## EXERCISE OBJECTIVE
If an entry below contains an image, drop the image and retype the rest exactly.
[Opening SUPPLIED RECORDS section]
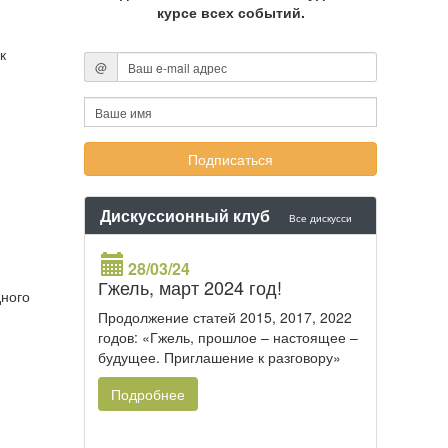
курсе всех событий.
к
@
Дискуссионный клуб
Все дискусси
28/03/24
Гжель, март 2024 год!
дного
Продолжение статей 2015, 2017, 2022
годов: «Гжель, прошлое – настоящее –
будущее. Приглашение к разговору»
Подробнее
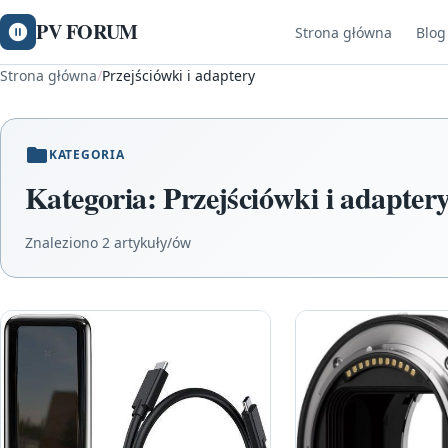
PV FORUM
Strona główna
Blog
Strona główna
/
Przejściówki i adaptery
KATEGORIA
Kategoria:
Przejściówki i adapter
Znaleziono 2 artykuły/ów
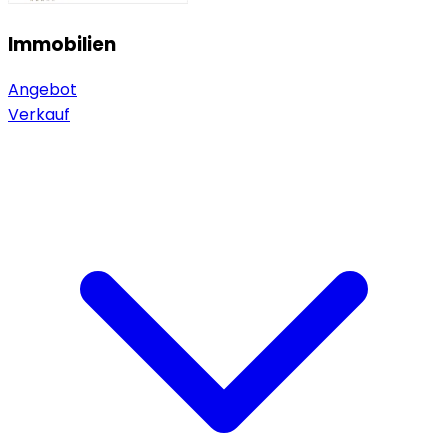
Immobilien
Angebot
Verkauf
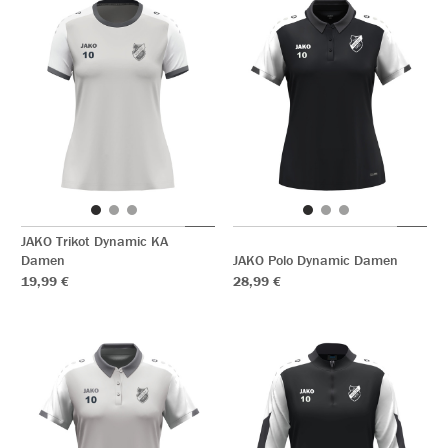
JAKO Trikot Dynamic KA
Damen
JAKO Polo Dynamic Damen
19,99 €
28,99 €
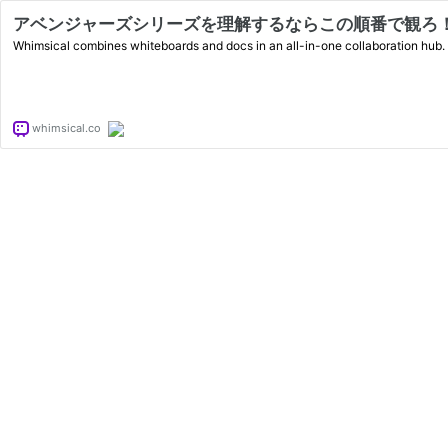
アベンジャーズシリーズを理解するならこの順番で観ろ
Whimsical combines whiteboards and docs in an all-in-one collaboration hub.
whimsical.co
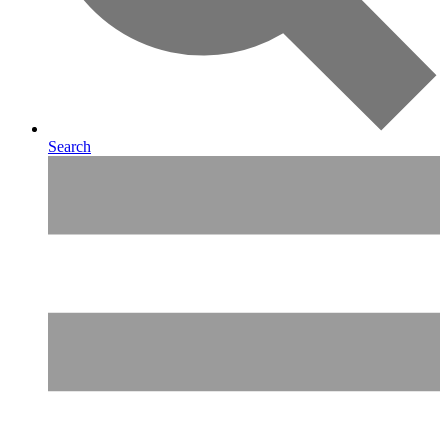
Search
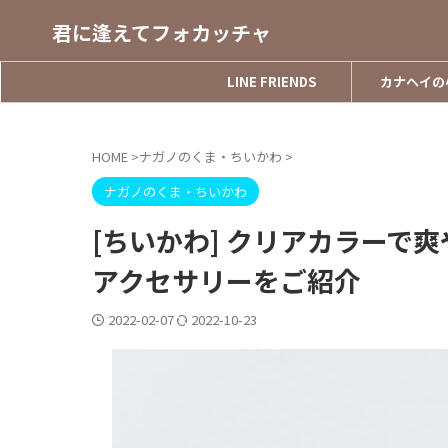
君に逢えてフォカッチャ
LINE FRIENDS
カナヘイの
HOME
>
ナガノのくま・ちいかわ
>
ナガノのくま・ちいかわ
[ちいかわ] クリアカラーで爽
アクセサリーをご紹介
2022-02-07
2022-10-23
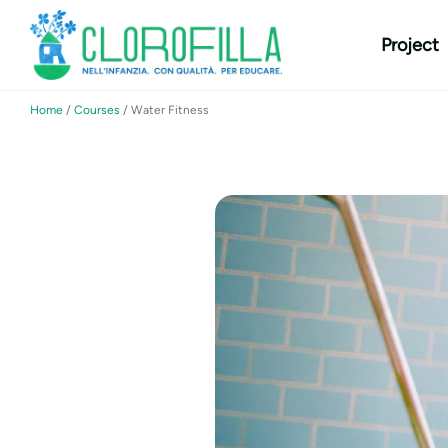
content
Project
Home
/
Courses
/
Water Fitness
[Closing SUPPLIED RECORDS section]
## RESULT
курсе всех событий.
к
@
Дискуссионный клуб
Все дискусси
28/03/24
Гжель, март 2024 год!
дного
Продолжение статей 2015, 2017, 2022
годов: «Гжель, прошлое – настоящее –
будущее. Приглашение к разговору»
Подробнее
PV FORUM
Strona główna
Blog
Strona główna
/
Przejściówki i adaptery
KATEGORIA
Kategoria:
Przejściówki i adapter
Znaleziono 2 artykuły/ów
Immobilien
Angebot
Verkauf
JAKO Trikot Dynamic KA
Damen
JAKO Polo Dynamic Damen
19,99 €
28,99 €
アベンジャーズシリーズを理解するならこの順番で観ろ
Whimsical combines whiteboards and docs in an all-in-one collaboration hub.
whimsical.co
Search
君に逢えてフォカッチャ
LINE FRIENDS
カナヘイの
HOME
>
ナガノのくま・ちいかわ
>
ナガノのくま・ちいかわ
[ちいかわ] クリアカラーで爽
アクセサリーをご紹介
2022-02-07
2022-10-23
content
Project
Home
/
Courses
/
Water Fitness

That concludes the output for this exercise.